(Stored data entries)
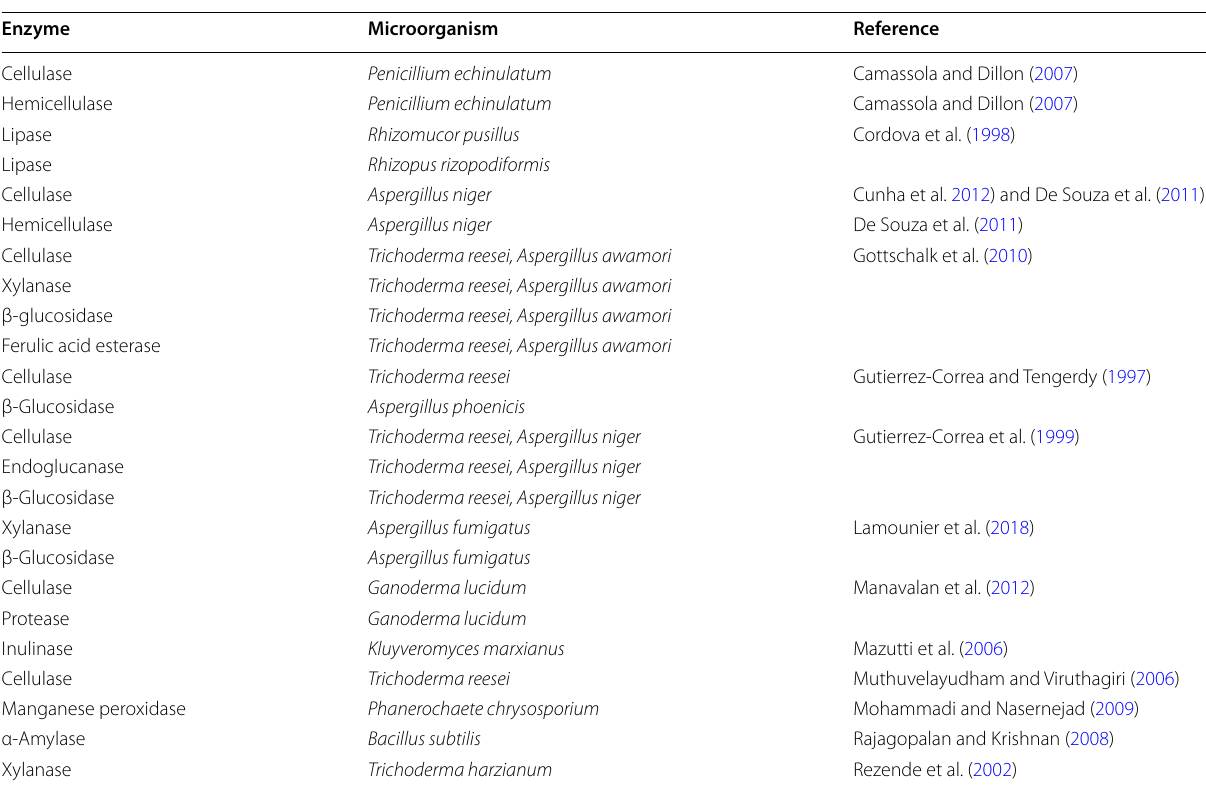
Table 8 List of enzymes produced using SCB as the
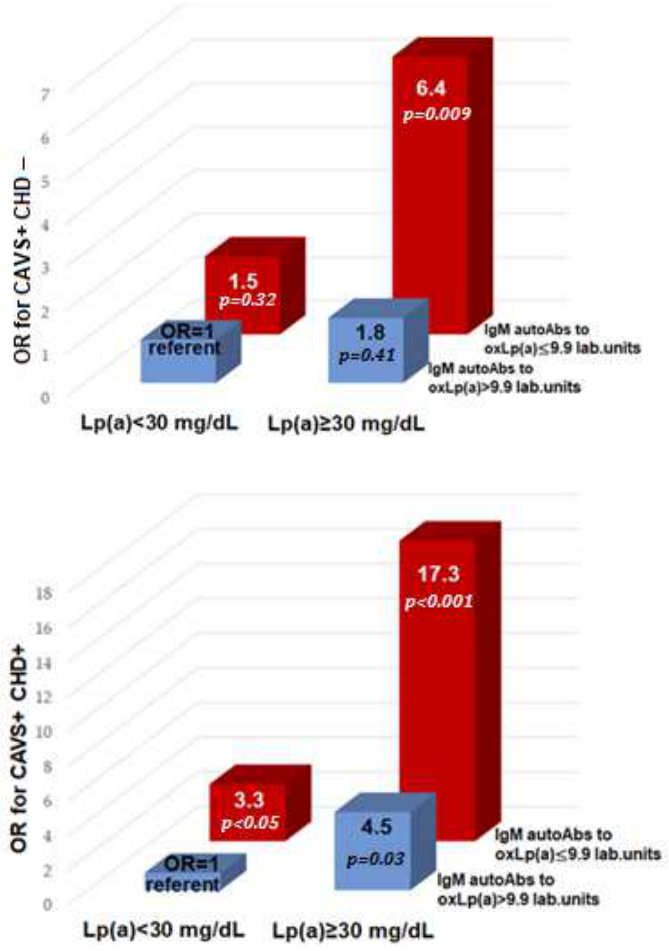
Figure 3. Odds ratio of calcific aortic valve stenosis and coronary heart disease depending on lipoprotein(a) and IgM autoantibodies to oxidative lipoprotein(a). OR—odds ratio; CAVS—calcific aortic valve stenosis; CHD—coronary heart disease; autoAbs—autoantibodies; Lp(a)—lipoprotein(a); oxLp(a)—oxidized lipoprotein(a).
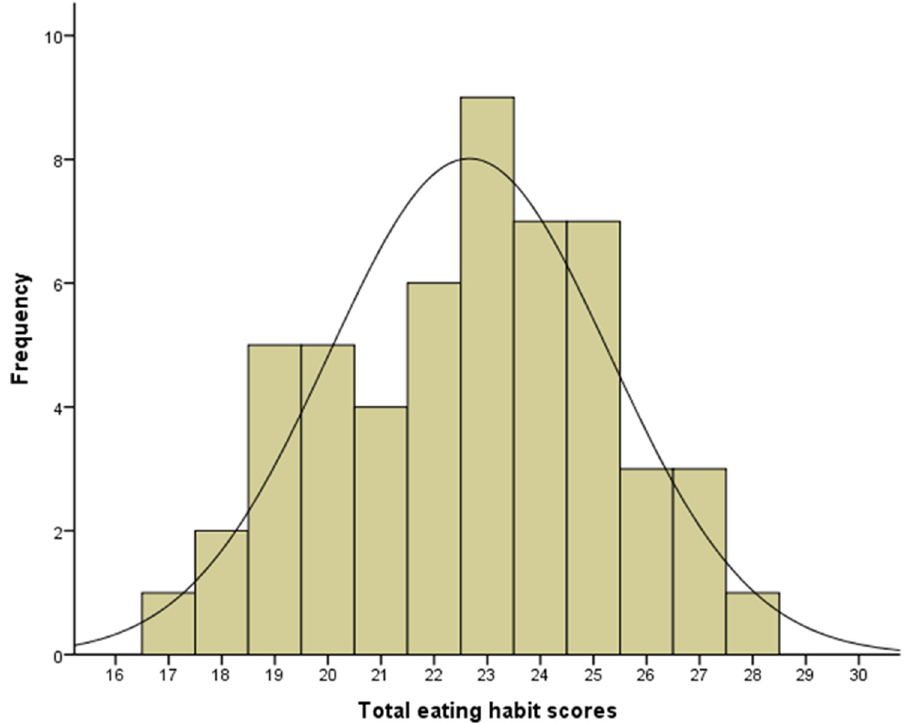
Fig 1. Total scores (mean ± standard deviation: 22.7 ± 2.6, median: 23.0, mode: 23.0, range: 17–28) among participants, showing an almost normal distribution.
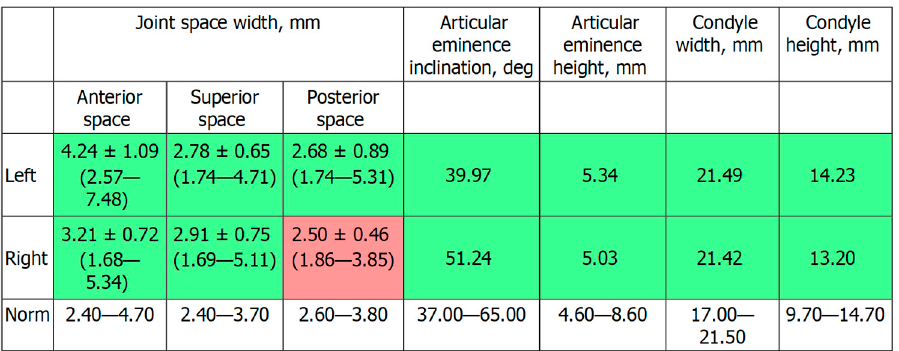
Figure 3. Table showed by the software. Intra-articular TMJ space widths before treatment. As represented in red, the posterior space width appears reduced with respect to normal values on the right TMJ.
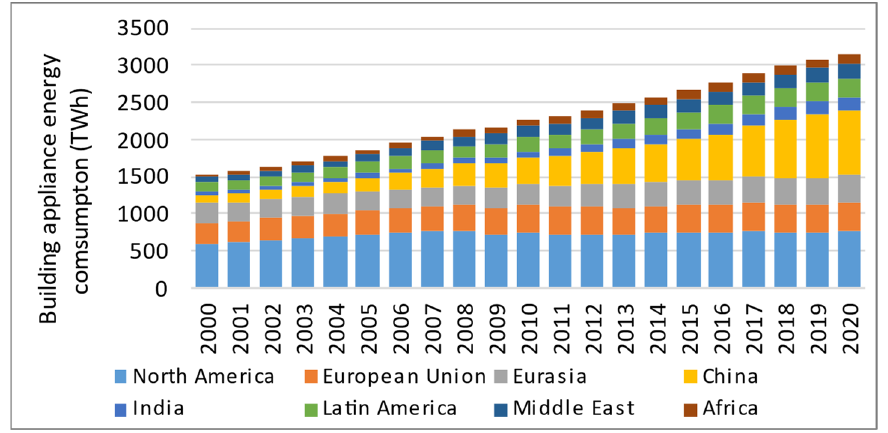
Figure 1. Energy consumption of building appliances by region. Data extracted from IEA [3].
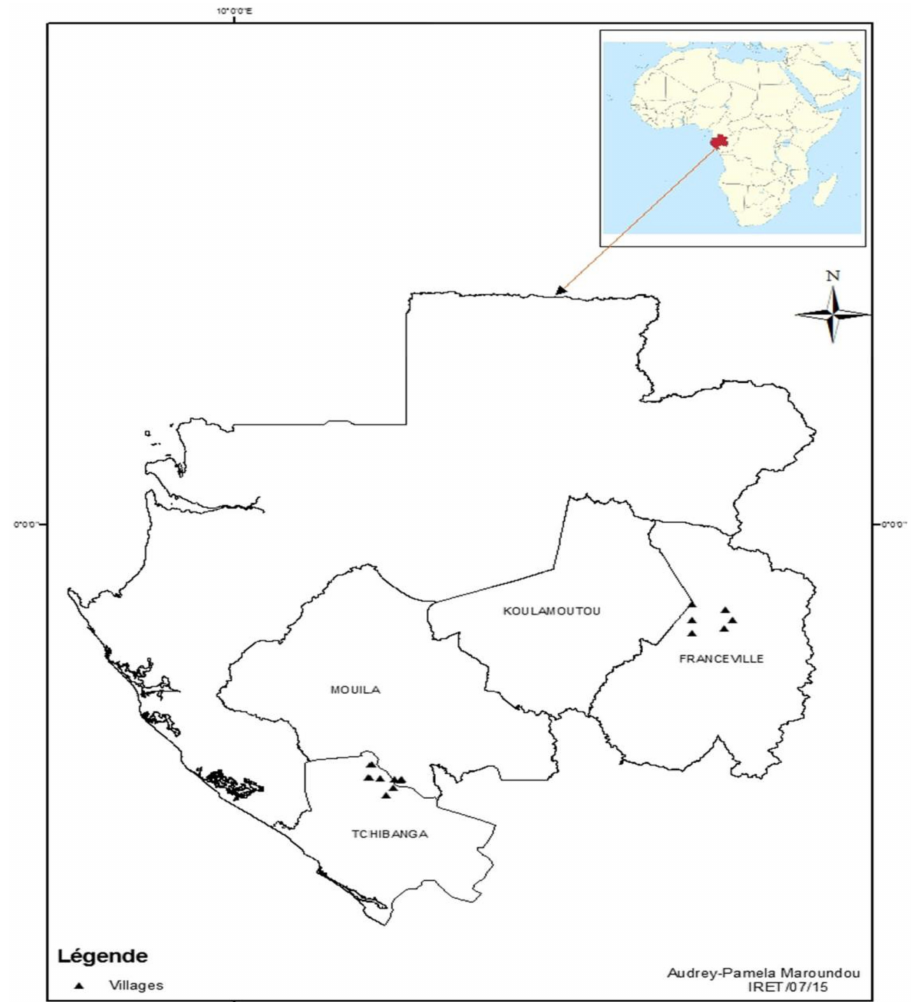
Figure 1. Study villages in two regions of the two timber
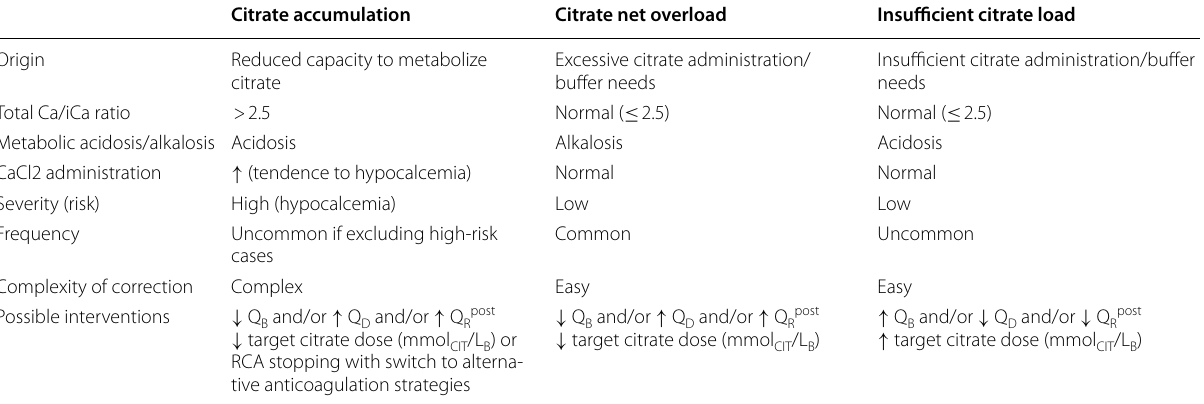
Table 2 Differential diagnosis between citrate accumulation and other benign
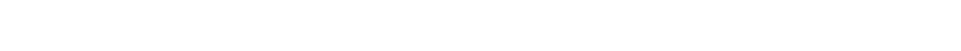
FIGURE 1 | Site map showing Lake BrayaSø in the Kangerlussuaq region, Greenland. Modified from D’Andrea et al.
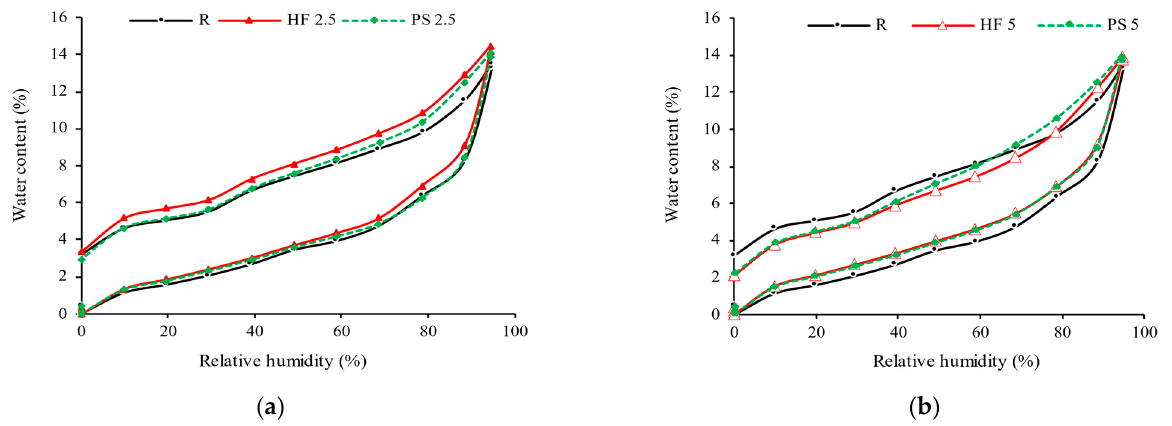
Figure 9. Sorption isotherms of fiber mortar with different contents of fibers, including ( a ) 2.5%; ( b ) 5%.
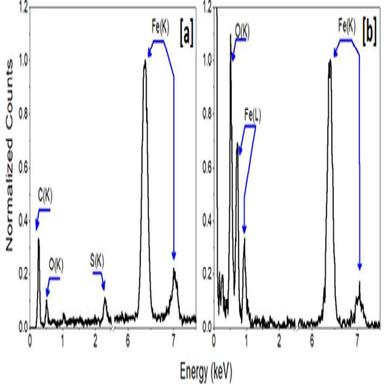
EDX spectra of (a) nZVSI and (b) nZVI, obtained during the SEM analysis, each spectrum was normalized on the most intense Fe(K) peak.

- [Assigned task]
Please give again only the lines from the one containing "Figure 1. Study" through the last line of the entries above, exactly as they stand and without pictures.

- [Final answer]
Figure 1. Study villages in two regions of the two timber
Table 2 Differential diagnosis between citrate accumulation and other benign
FIGURE 1 | Site map showing Lake BrayaSø in the Kangerlussuaq region, Greenland. Modified from D’Andrea et al.
Figure 9. Sorption isotherms of fiber mortar with different contents of fibers, including ( a ) 2.5%; ( b ) 5%.
EDX spectra of (a) nZVSI and (b) nZVI, obtained during the SEM analysis, each spectrum was normalized on the most intense Fe(K) peak.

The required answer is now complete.